In this study, the importance of the accurate identification of the inductances and states of the system, as well as of the friction coefficient and moment of inertia, in permanent magnet synchronous motors (PMSMs) was demonstrated through simulation study. The results showed that inaccurate identification of these parameters can result in poor performance and inefficiency of the motor.

This study emphasizes the significance of precise modeling and control of PMSMs since these elements play a crucial role in determining how well the motor will react to variations in torque and speed. For the motor to be controlled and operated properly, these parameters must be accurately identified. Inaccurate identification can lead to oscillations and instability, which can have a negative impact on performance and effectiveness.

This study also offers two approaches—mathematical calculations and no-load tests—for figuring out the friction coefficient and moment of inertia. Both approaches have merits and drawbacks. These parameters can be quickly and easily determined using mathematical formulas, but the accuracy is reliant on the correctness of the input data. Although no-load testing can yield more precise results, it takes more time and resources.

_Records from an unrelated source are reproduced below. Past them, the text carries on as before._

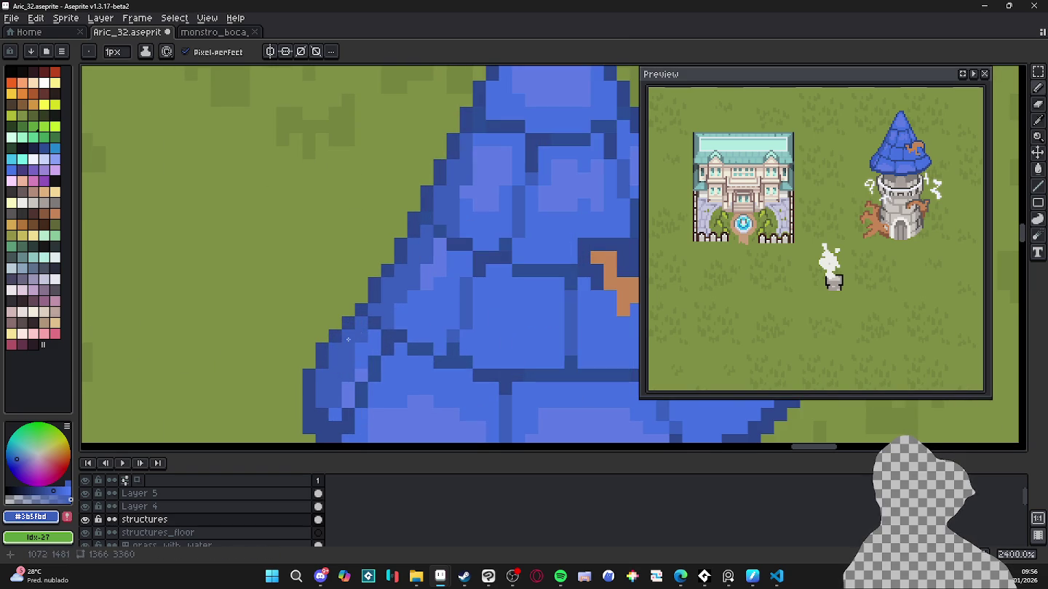
alt+click(360, 370)
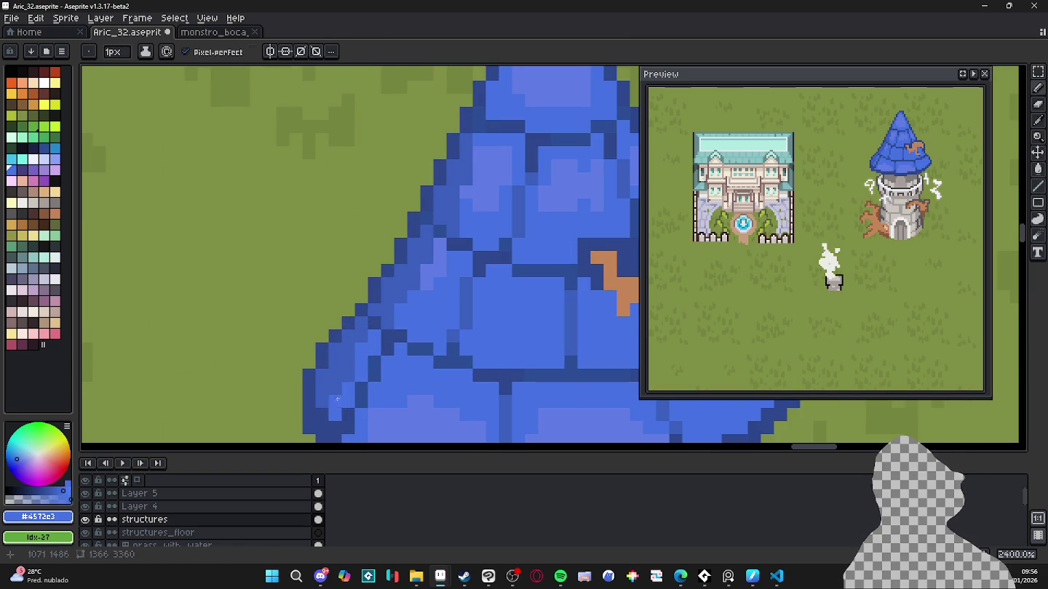
alt+click(336, 408)
alt+click(429, 295)
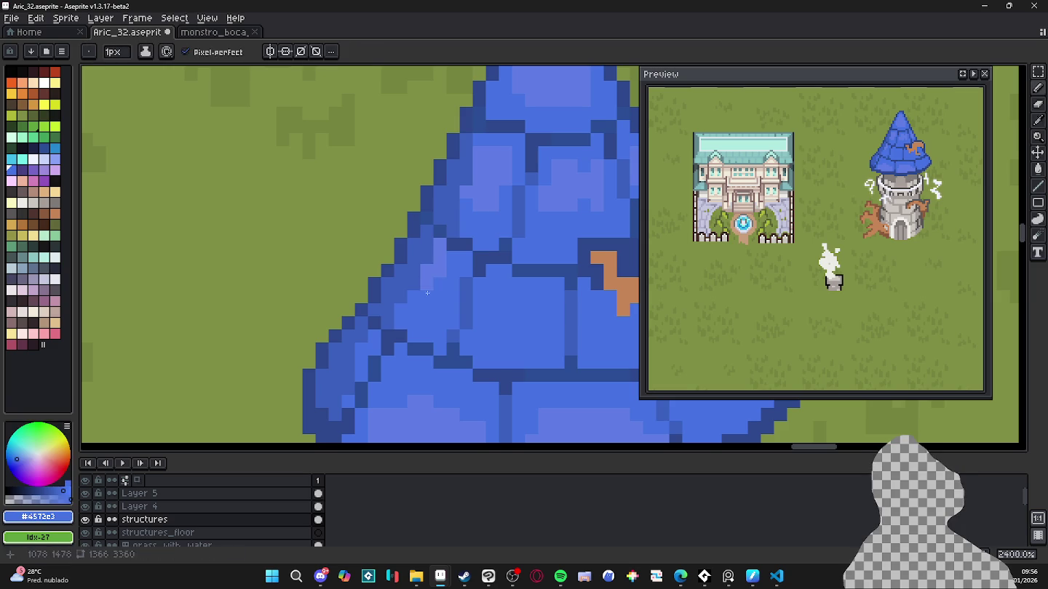
mouse_move(428, 293)
mouse_down()
mouse_move(440, 244)
mouse_move(427, 286)
mouse_up()
Step: Extend the dark outline along the roof's upper edge using sampled mid and dark blues
scroll(427, 286, down, 2)
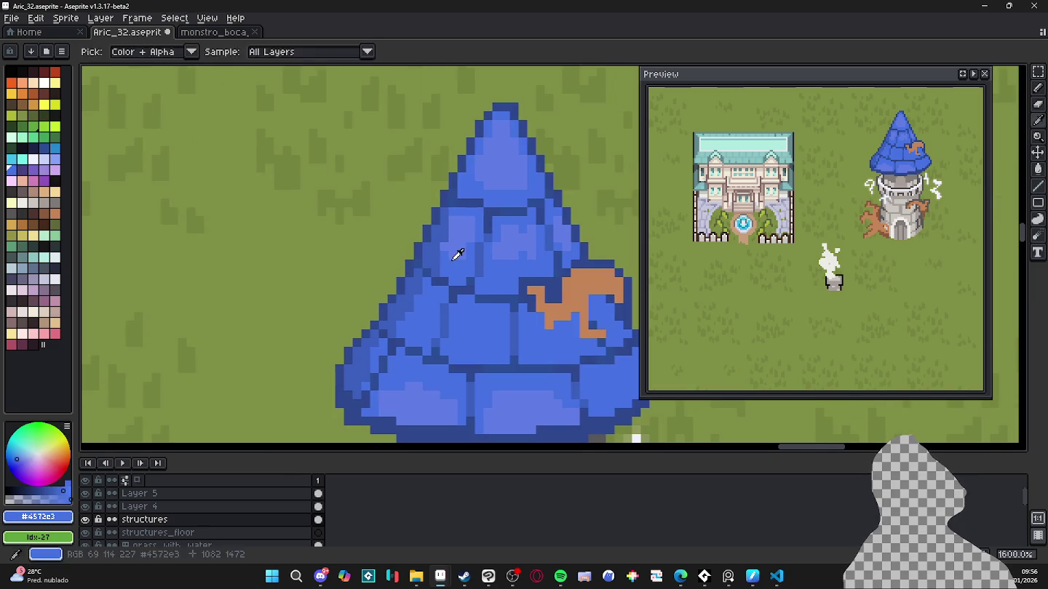
scroll(440, 262, up, 1)
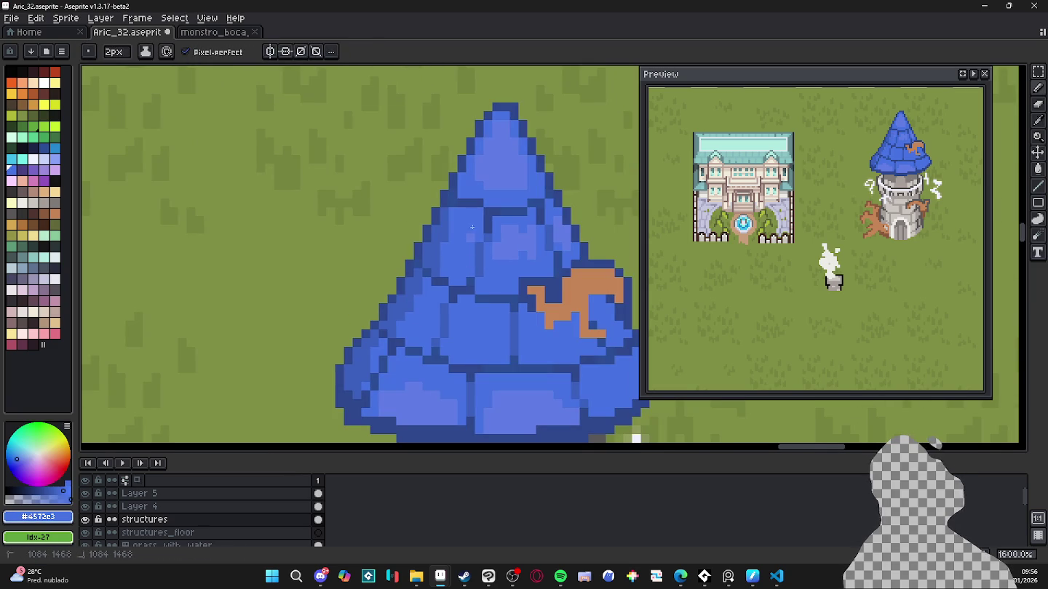
mouse_move(470, 233)
mouse_down()
mouse_move(449, 264)
mouse_move(428, 267)
mouse_up()
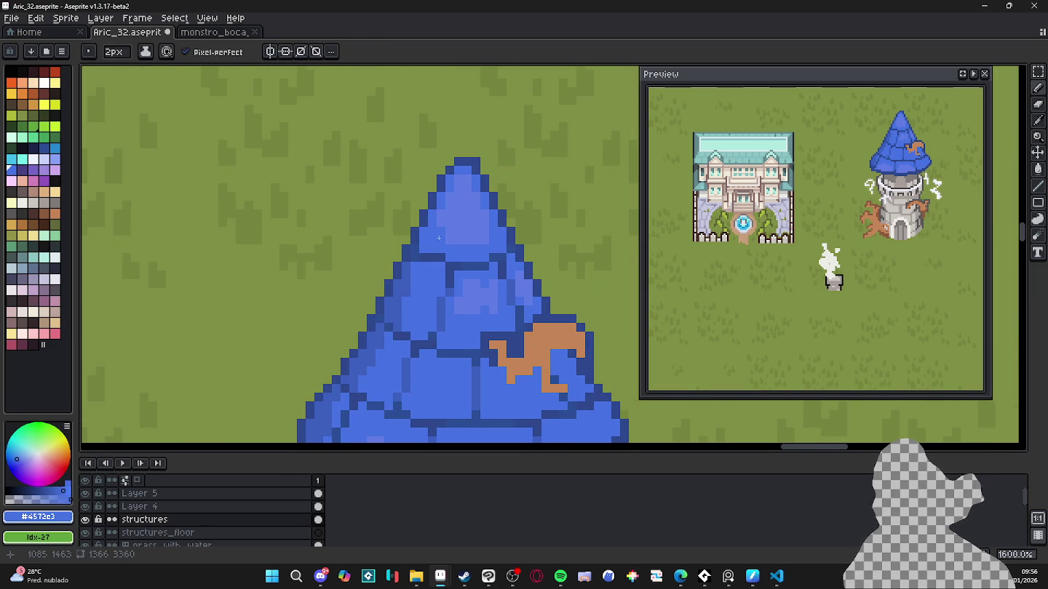
alt+click(409, 266)
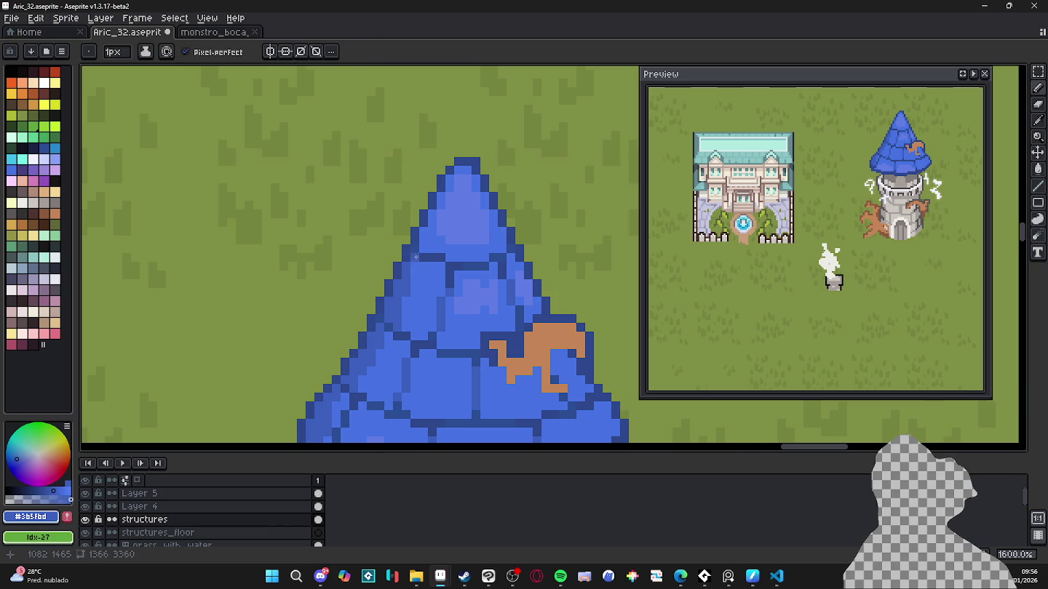
key(minus)
alt+click(416, 257)
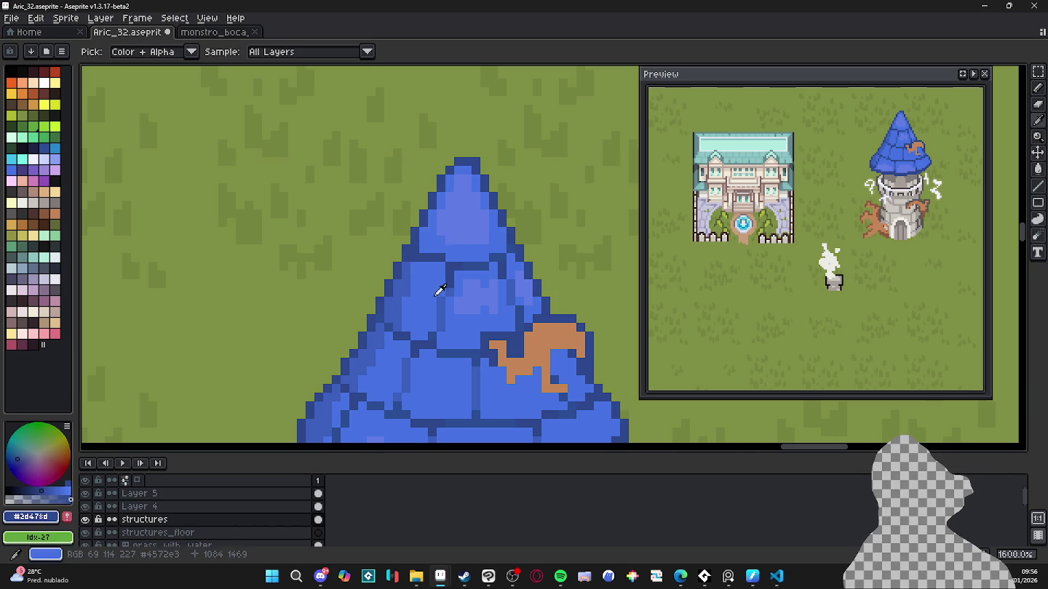
alt+click(446, 286)
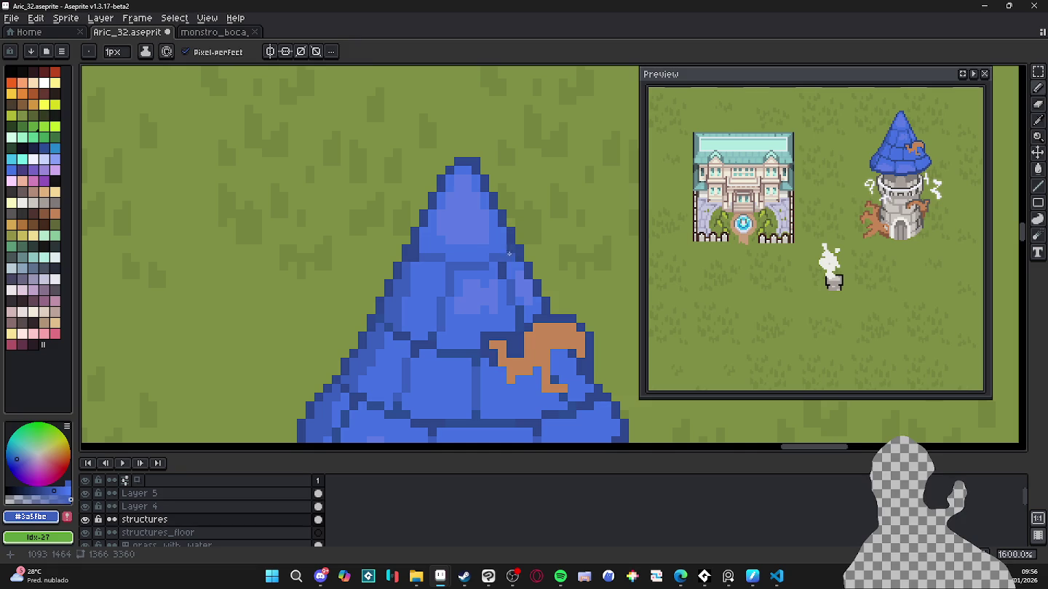
alt+click(502, 275)
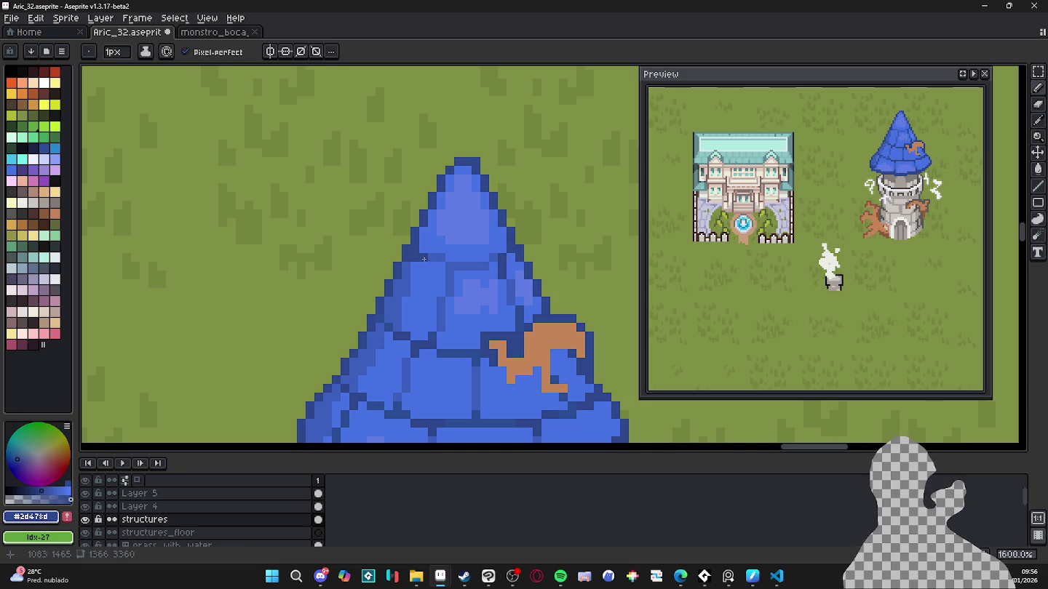
drag(423, 259, 435, 256)
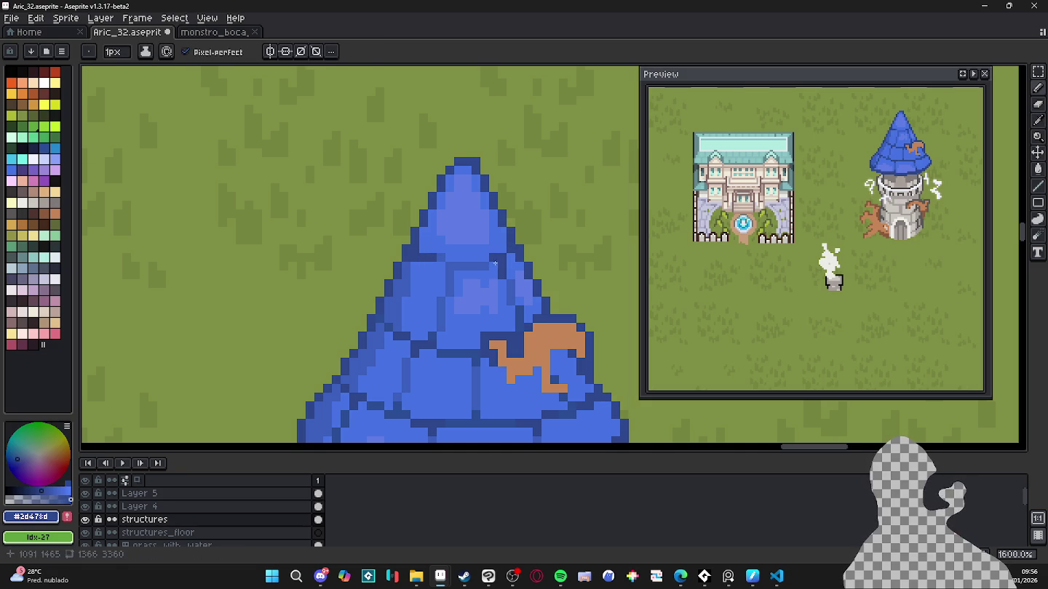
alt+click(521, 273)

This study emphasizes the value of utilizing simulation studies to assess PMSM performance in various scenarios. Simulation studies can offer a practical and reliable technique to test various hypotheses and assess the effects of various conditions on motor function. It is crucial to keep in mind that simulation studies have limitations and might not always correctly reflect actual settings. Consequently, it is crucial to use experimental data to confirm the simulation conclusions.

7. Conclusions

In conclusion, this study emphasizes the importance of the accurate identification of parameters such as inductances and states of the system, as well as the friction coefficient and moment of inertia, in PMSMs. Accurate identification of these parameters is necessary for proper modeling and control of the motor, leading to improved performance and efficiency. Mathematical calculations and no-load tests are two methods for determining these parameters, each with its own advantages and disadvantages. Simulation studies can provide a cost-effective and safe way to test different scenarios, but it is essential to validate the simulation results with experimental data.